Health and Social tax
National Insurance -> Health and Social tax
The Post-War Welfare State (1948) unified sickness and pensions following the Beveridge Report (1942) “national compulsory insurance for all classes for all purposes from the cradle to the grave.” The principle you pay contributions to establish an entitlement to certain social security benefits later on, with the State Pension being the most significant of these.
Given the demographic pressures of an ageing population, rising welfare costs exacerbated by policies like the State Pension Triple Lock and the structural reliance on National Insurance contributions (NICs) a tax on earnings makes it fundamentally unfit and insufficient to fund rising costs driven by an ageing population who are primarily drawing on pension and investment income. What precise adjustments to the UK’s taxation system are necessary to ensure the sustainable funding of social security and an older populace going forward?
Solution
Faced with the challenges set out above, and taxes rises never being popular a key component to the future funding of NHS, Social Care, Pensions and Welfare must be secured by renaming National Insurance to the Health and Social Tax (HST). This policy moves the system to a progressive model to better fund public services and transparently communicates how these services are funded, while honouring the compulsory insurance principle laid out by the Beveridge Report and adapting it for the economic realities of the 21st century.
Implementation
The health and social tax (HST) would be revenue neutral as it covers the entire historic NICs burden and the funding gap created by reducing the Income Tax component. The marginal tax rate on earned income would not change and can be seen below:
- Current Basic Rate on Earnings: 20% Income Tax + 8% Employee NICs = 28%
- Proposed Basic Rate on Earnings: 18% Residual Income Tax + 10% Health & Social Tax = 28%
- Current Higher Rate On Earnings: 40% Income Tax + 2% Employee NICs = 42%
- Proposed Higher Rate on Earnings: 27% Income Tax + 15% Health & Social Tax = 42%
- Current Additional Rate on Earnings: 45% Income Tax + 2% Employee NICs = 47%
- Proposed Additional Rate on Earnings: 30% Income Tax + 17% Health & Social Tax = 47%
This model is revenue-neutral because the revenue lost from the reduction in Residual Income Tax is fully offset by applying the progressive HST rates to the newly taxed streams of pension and investment income.
Employer National Insurance Contribution would be rebranded to Employer Health and Social Tax (EHST) and kept at its existing rate of 15% (on earnings above the secondary threshold).
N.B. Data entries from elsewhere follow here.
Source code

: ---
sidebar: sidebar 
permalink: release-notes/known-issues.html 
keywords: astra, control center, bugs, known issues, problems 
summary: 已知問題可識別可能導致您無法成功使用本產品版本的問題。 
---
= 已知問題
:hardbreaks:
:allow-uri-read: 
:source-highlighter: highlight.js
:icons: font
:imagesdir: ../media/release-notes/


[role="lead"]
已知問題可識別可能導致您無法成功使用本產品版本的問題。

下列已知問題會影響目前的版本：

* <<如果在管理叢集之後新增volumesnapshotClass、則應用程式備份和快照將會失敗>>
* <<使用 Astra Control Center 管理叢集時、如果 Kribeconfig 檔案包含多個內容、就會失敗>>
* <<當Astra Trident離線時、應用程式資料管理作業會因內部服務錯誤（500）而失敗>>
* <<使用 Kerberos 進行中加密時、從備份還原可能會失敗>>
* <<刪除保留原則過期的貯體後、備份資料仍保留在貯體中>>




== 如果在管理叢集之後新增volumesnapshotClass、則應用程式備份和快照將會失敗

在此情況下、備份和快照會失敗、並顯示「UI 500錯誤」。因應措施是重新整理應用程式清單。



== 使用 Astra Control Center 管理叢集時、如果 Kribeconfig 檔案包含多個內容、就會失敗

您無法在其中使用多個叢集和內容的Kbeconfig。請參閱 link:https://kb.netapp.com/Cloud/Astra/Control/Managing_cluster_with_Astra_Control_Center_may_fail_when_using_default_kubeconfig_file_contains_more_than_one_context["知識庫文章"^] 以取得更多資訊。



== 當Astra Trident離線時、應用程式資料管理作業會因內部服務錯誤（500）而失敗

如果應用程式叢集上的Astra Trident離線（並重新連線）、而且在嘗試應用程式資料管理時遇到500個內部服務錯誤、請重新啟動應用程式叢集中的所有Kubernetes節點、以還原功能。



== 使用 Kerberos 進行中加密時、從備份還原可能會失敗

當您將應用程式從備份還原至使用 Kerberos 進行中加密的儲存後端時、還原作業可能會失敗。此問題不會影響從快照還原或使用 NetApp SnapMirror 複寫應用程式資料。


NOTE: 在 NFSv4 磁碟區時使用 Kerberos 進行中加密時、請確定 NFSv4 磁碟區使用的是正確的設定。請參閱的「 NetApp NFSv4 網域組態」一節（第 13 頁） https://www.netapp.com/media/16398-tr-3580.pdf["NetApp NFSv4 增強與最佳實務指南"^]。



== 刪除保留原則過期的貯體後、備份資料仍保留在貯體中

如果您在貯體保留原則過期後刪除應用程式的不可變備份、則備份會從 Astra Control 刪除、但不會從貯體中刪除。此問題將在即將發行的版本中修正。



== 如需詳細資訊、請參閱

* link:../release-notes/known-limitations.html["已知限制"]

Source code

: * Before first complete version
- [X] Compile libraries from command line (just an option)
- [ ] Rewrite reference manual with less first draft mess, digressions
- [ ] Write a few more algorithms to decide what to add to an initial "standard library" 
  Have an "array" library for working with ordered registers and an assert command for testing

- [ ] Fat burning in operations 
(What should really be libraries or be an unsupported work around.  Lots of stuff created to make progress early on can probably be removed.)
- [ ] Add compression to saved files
This approach retains the essential ∼£110 billion revenue from employers, ensuring the employee contribution rates (10%, 15%, 17%) can focus on replacing the employee NICs and closing the overall social spending gap, rather than having to absorb the entire employer burden.
Impact
Removes a regressive tax
The Health & Social Tax itself is progressive:
- Basic Rate: 10%
- Higher Rate: 15%
- Additional Rate: 17%
Broadens the base
The government makes up the funding shortfall by using the new tax to target income streams that currently escape NICs:
- Pensioners: They would pay the 10% Health & Social Tax on their private/occupational pension income, where they currently pay 0% NICs.
- Asset Income: Investment income (like dividends and rent) would be subject to the full progressive H&S Tax (up to 17%), which raises significantly more revenue than the current NICs exemption.
Broadening of the tax base generates the extra billions needed to fund the growing costs of the NHS and social care, making the combined system financially sustainable without an overall headline tax hike.
Politics
- The reform corrects a core unfairness in the current system, converting the regressive National Insurance structure (where the rate falls for high earners) into a progressive Health & Social Tax where contribution rates rise with income.
- Ring fencing funding is politically popular as it gives taxpayers a clear line of sight to where their money is going
- The fundamental change is not the amount of tax paid by the average worker, but the expansion of the tax base to include pensioners and investment income, which is where the extra money needed for social spending comes from.